西欧の影、日本の線
“西欧人は陰影で捉え、アジア人は線で捉える"
こんな感じの言説をたまに聞きます。
分かりやすくするために、リンゴを描く時のことを考えてみましょう。
西洋人はまず空間=キャンバスを一色に塗りつぶし、その中からまるで彫刻をするかのように、陰影、ハイライト、中間色を使って、リンゴを浮き上がらせます。
それに対して、日本を含む東アジアの国では、まず輪郭線でリンゴの膨らみ、ヘタ部分などの形をとり、その後に中の陰影部分を描いていきます。
ここでの違いは、明らかに観察の過程、あるいはものの把握の仕方にあると思います。
全体から仕上げる、または、余白の空間の形を見る。
他にも、支持体とメディウム、つまり描くもの、描くのに使うものの違いもあります。
キャンバスという頑丈な支持体に、油絵の具という重ね塗りが容易で隠蔽力も高い絵の具を塗る。
逆に、紙という、一度染み込むと二度と取れない支持体に、水彩という淡くて滲む絵の具を塗る。
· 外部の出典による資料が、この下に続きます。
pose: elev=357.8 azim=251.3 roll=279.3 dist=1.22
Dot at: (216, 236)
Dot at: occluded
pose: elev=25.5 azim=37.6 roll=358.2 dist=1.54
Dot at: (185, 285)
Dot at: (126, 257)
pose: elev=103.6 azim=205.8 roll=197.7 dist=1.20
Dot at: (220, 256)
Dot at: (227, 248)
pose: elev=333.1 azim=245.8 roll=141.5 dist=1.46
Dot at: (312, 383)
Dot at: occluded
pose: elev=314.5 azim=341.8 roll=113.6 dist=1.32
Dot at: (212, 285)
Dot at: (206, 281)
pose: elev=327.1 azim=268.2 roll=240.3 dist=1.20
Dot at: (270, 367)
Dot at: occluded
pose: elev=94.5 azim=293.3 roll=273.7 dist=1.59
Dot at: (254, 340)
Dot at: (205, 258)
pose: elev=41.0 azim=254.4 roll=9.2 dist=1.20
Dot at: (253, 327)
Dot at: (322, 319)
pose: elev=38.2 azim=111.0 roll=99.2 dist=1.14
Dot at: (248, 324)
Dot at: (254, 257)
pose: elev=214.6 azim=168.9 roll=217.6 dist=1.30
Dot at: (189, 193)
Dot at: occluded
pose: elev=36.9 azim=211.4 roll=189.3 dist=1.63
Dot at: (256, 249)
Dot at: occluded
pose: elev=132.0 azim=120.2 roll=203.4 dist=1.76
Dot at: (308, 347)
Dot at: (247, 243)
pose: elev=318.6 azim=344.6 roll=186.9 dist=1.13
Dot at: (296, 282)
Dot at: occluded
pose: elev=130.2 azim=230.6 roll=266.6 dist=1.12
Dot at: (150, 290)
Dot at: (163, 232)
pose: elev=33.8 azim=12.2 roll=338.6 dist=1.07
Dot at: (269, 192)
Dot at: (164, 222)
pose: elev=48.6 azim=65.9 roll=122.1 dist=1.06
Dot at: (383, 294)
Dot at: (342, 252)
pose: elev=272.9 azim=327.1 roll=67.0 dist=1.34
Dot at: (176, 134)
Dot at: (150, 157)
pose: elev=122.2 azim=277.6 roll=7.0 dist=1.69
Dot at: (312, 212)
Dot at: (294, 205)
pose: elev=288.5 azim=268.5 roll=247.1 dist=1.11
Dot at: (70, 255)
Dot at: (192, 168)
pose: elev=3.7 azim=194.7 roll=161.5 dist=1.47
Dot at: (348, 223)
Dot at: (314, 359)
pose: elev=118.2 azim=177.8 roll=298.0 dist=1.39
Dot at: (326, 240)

そういう違いです。
とにかく、そういった描くプロセスの違いというのは、普段から日本の美大で推奨される描き方を見ても、フランスやイタリア、アメリカのデッサンと比べても、歴然とした違いがあると思います。
(ちなみに余談ですが、私は日本式のデッサンがかなり嫌いです。理由はシンプルにあまり仕上がりが美しく見えないからです。)
本題に戻ると、私はそういった言説を聞くとこう思うのです。
「それほんとか?だとしたら何で?」
そこで少し、かの有名なフランスにある、ラスコー洞窟の壁画を調べました。
すると意外なことに、完全に線描で描かれているように見える牛がいたのです!
しかもこの牛を描いた人物は、恐らく現在の“天才"とほとんど同じような存在だと思われていた可能性が高いのです!
じゃあそんな古代の西欧の天才が、日本人と同じような物の見方をしていたんだ!
と考えるのは、少し性急かもしれません。
他に描かれている壁画を見てみると、明らかに動物の腹に落ちる陰影、毛皮の模様の切れ目、輪郭に回り込む影、そういったものが見えているとしか言えない壁画が沢山あるのです。
また、一つ面白い事実があります。それは、この壁画たちはすべからく壁面を傷つける、あるいは、とんでもない遠方から運んで来たであろう顔料を載せる、という方法で描かれていることです。
当然だろ、と思われる方は、小学校の美術の授業で粘土を使った時を思い出してください。私たちがあの時間にしていたのは、「塑造」という行為です。ラスコー洞窟壁画のような「彫刻」ではないのです。
古代より日本人は、ハニワにしても、土偶にしても、土中から掘り出した粘土を練り、成形し、焼成してきました。
反対に、古代ギリシアでは、本物と見紛うモノづくりを目指した芸術家が、理想的な人体を大理石から削り出しました。
ここに、最初に述べた違いの原因の一端が感じられるのです。
また、よく先生から言われる言葉に、「日本人は線で描いて残しても平気だが、西欧人はなんとか輪郭と空間をなめらかに繋げようとする」というものがあります。
そうした性分は、実はすごく昔から変わっていないのかもしれません。
そして最後にもう一つ、私が考える、認識の違いの理由を書いておきます。
はるか昔、私が古代日本人だとして、遠くから来る日本人を認識する時、恐らく最初にその人だと認識する箇所は、その輪郭だったと思います。
なぜなら遠くから見たとき、眼窩の影や鼻下の影はあまり目立たず、それよりも輪郭という情報の方がよく見え、識別出来るだろうからです。
ところがこれが西欧人の場合、最初に目につくのは、コントラストの強い眼窩に落ちる影、あるいは鼻下の影、顎下の影であるはずで、そこでその人であると認識していたのではないか、ということです。
こうした他人の認識というのは、数ある自分以外の識別の中でも特に重要なものだったと思います。社会の最小単位は2人だとか、他人の中に自分というものを見つけるだとか、いろいろ言われますが、そんな大事な他人の認識が、モノの認識にまで影響するというのは、あり得ない話ではないと思います。